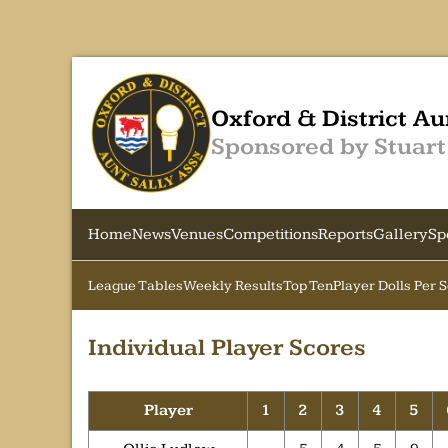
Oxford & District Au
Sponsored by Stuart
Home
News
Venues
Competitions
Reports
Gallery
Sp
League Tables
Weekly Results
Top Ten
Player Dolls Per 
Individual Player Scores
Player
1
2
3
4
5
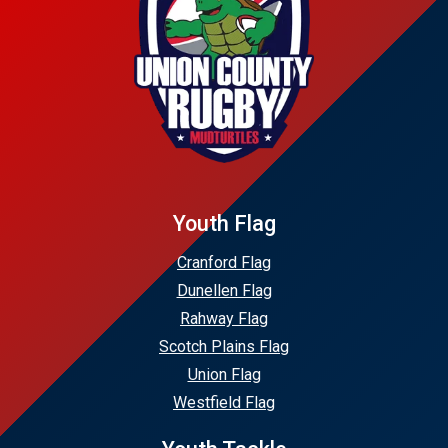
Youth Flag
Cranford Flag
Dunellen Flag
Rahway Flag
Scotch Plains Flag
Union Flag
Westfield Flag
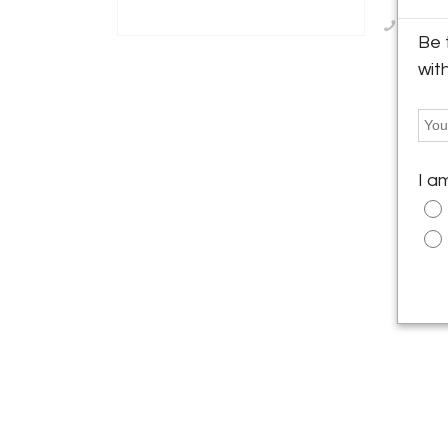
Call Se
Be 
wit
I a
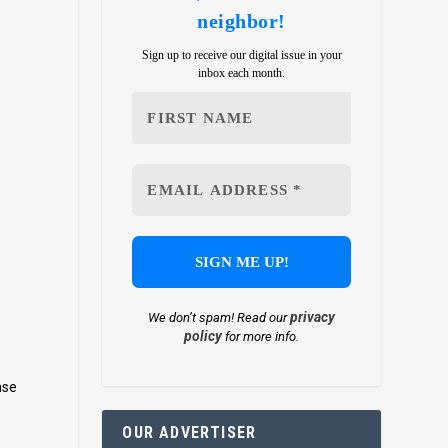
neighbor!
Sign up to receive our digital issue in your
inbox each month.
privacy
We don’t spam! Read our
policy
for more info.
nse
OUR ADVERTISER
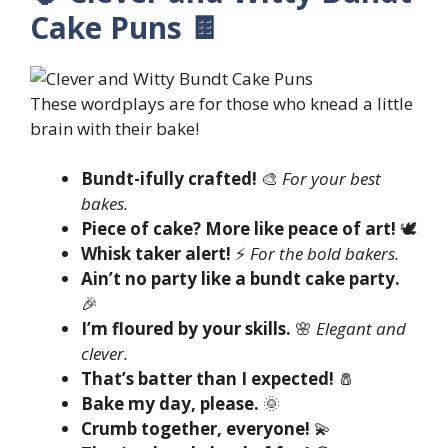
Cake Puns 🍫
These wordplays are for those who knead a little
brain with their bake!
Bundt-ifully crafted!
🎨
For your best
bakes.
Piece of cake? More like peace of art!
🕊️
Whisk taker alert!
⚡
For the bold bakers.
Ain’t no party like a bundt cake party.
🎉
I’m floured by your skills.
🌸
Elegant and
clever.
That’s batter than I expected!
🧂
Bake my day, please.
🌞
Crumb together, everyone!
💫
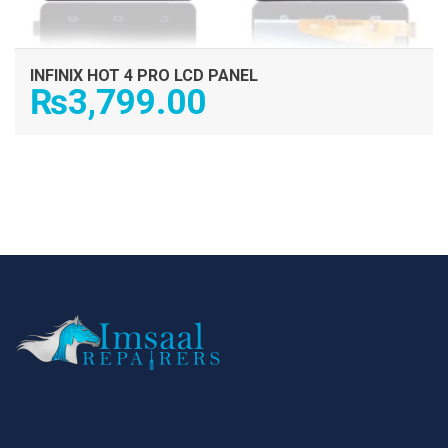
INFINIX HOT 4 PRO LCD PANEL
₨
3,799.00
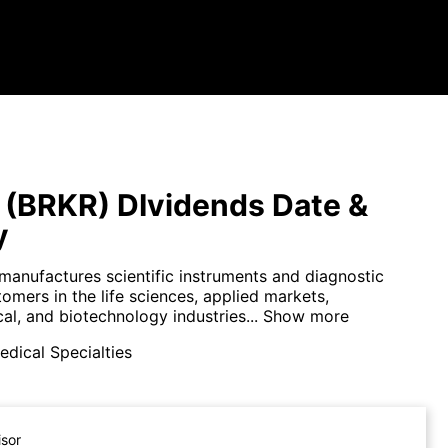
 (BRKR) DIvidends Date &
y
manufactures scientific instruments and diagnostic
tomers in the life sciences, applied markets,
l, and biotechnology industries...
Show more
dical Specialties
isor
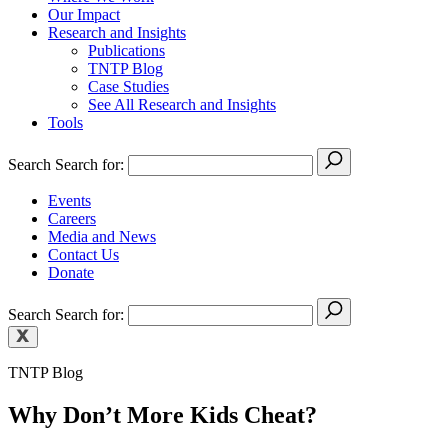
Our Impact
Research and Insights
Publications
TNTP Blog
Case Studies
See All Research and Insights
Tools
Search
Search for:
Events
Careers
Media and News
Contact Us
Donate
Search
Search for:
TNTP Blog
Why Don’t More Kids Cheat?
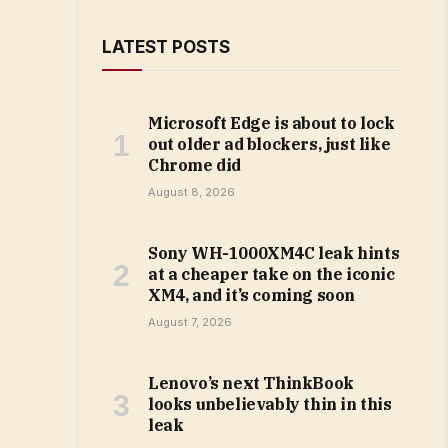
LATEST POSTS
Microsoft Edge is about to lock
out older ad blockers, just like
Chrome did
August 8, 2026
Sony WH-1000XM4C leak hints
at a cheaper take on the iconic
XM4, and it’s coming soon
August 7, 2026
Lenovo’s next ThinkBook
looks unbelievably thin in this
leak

....................

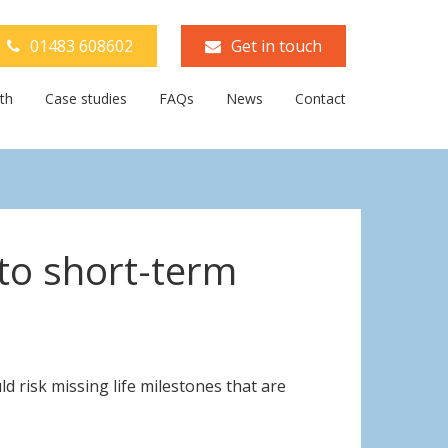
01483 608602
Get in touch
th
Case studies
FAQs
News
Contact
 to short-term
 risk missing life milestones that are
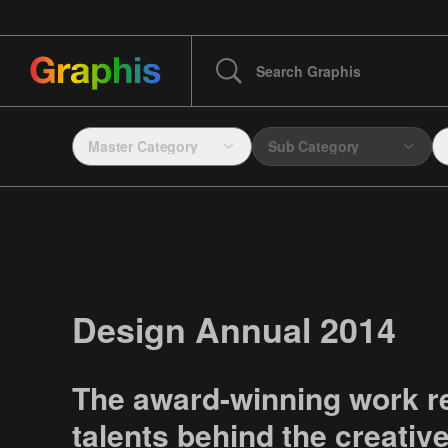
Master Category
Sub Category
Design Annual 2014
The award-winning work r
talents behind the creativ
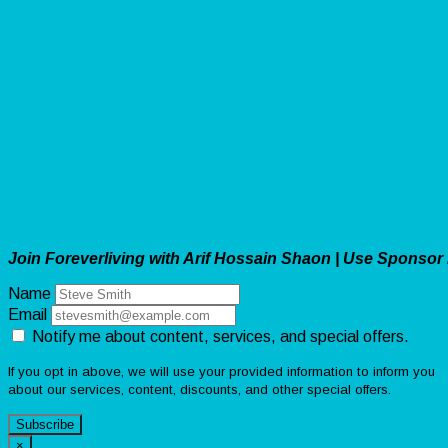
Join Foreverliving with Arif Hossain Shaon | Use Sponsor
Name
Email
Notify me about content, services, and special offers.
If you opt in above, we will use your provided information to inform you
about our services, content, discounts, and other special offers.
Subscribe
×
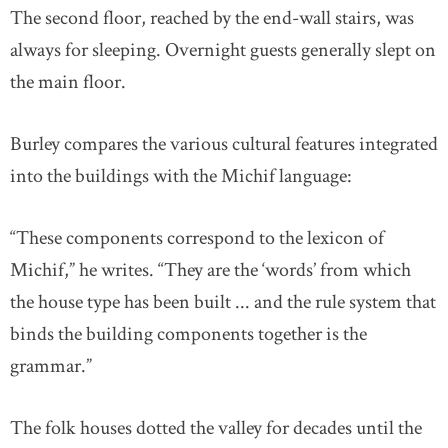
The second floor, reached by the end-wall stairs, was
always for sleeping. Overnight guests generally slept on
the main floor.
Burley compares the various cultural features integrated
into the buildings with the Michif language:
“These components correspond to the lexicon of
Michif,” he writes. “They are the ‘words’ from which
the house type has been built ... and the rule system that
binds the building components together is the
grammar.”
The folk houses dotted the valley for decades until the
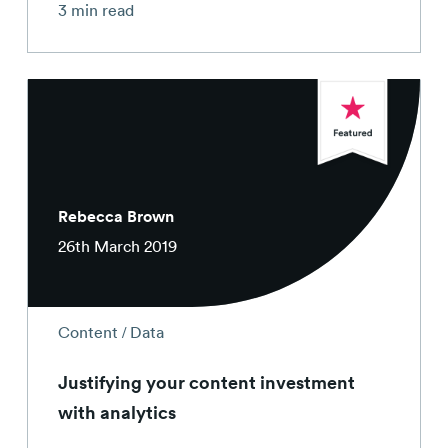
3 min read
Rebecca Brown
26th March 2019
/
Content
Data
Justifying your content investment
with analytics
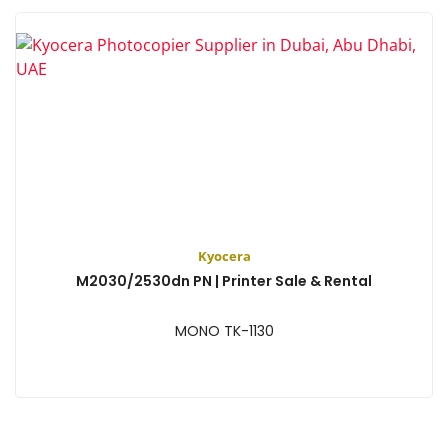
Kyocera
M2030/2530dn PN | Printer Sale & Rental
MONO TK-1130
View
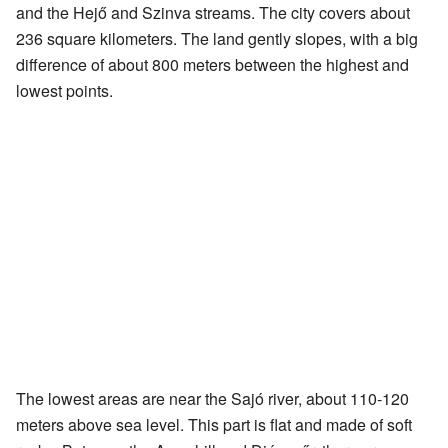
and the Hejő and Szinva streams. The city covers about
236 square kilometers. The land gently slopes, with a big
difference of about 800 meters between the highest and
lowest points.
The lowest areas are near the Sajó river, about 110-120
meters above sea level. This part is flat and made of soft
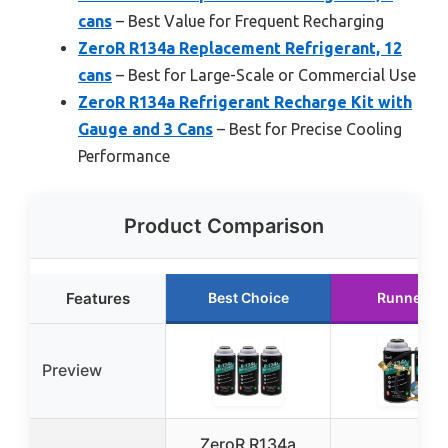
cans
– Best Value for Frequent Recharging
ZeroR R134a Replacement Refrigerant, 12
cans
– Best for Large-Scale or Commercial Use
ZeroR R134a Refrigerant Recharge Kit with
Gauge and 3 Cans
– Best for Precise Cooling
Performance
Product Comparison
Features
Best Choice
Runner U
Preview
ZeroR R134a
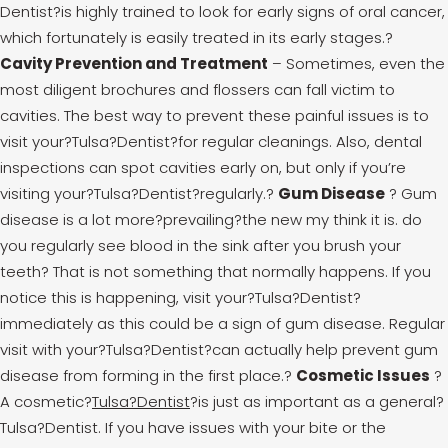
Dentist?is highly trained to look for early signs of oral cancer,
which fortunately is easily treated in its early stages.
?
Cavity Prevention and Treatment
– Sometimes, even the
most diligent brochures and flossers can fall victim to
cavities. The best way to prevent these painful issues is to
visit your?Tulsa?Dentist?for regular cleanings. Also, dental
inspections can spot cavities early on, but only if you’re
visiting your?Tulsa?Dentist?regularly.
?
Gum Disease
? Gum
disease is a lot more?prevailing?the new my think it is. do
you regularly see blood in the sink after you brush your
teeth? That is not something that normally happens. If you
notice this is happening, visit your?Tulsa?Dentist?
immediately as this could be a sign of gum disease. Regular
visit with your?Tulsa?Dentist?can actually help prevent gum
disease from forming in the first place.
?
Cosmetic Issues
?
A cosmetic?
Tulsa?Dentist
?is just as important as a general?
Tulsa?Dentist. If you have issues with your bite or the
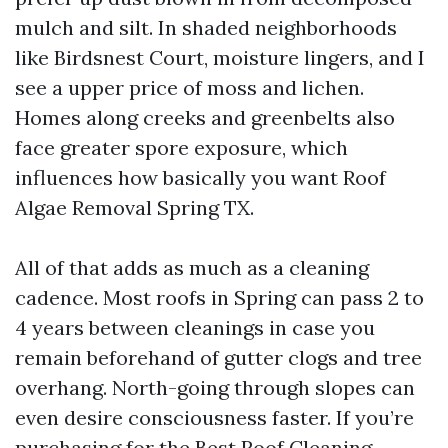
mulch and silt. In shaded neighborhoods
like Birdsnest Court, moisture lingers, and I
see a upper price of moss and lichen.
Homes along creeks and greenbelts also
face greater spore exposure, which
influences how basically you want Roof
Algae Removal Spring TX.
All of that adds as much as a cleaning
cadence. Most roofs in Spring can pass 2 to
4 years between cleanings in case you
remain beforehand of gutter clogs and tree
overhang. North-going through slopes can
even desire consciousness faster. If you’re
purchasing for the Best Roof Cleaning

....................

Set down the lines from the one that contains "Oxford & District Au" through the one that contains "OUR ADVERTISER", reproducing each line verbatim and leaving out the pictures.

(RESPONSE AREA):
Oxford & District Au
Sponsored by Stuart
Home
News
Venues
Competitions
Reports
Gallery
Sp
League Tables
Weekly Results
Top Ten
Player Dolls Per 
Individual Player Scores
Player
1
2
3
4
5
Youth Flag
Cranford Flag
Dunellen Flag
Rahway Flag
Scotch Plains Flag
Union Flag
Westfield Flag
Call Se
Be 
wit
I a
neighbor!
Sign up to receive our digital issue in your
inbox each month.
privacy
We don’t spam! Read our
policy
for more info.
nse
OUR ADVERTISER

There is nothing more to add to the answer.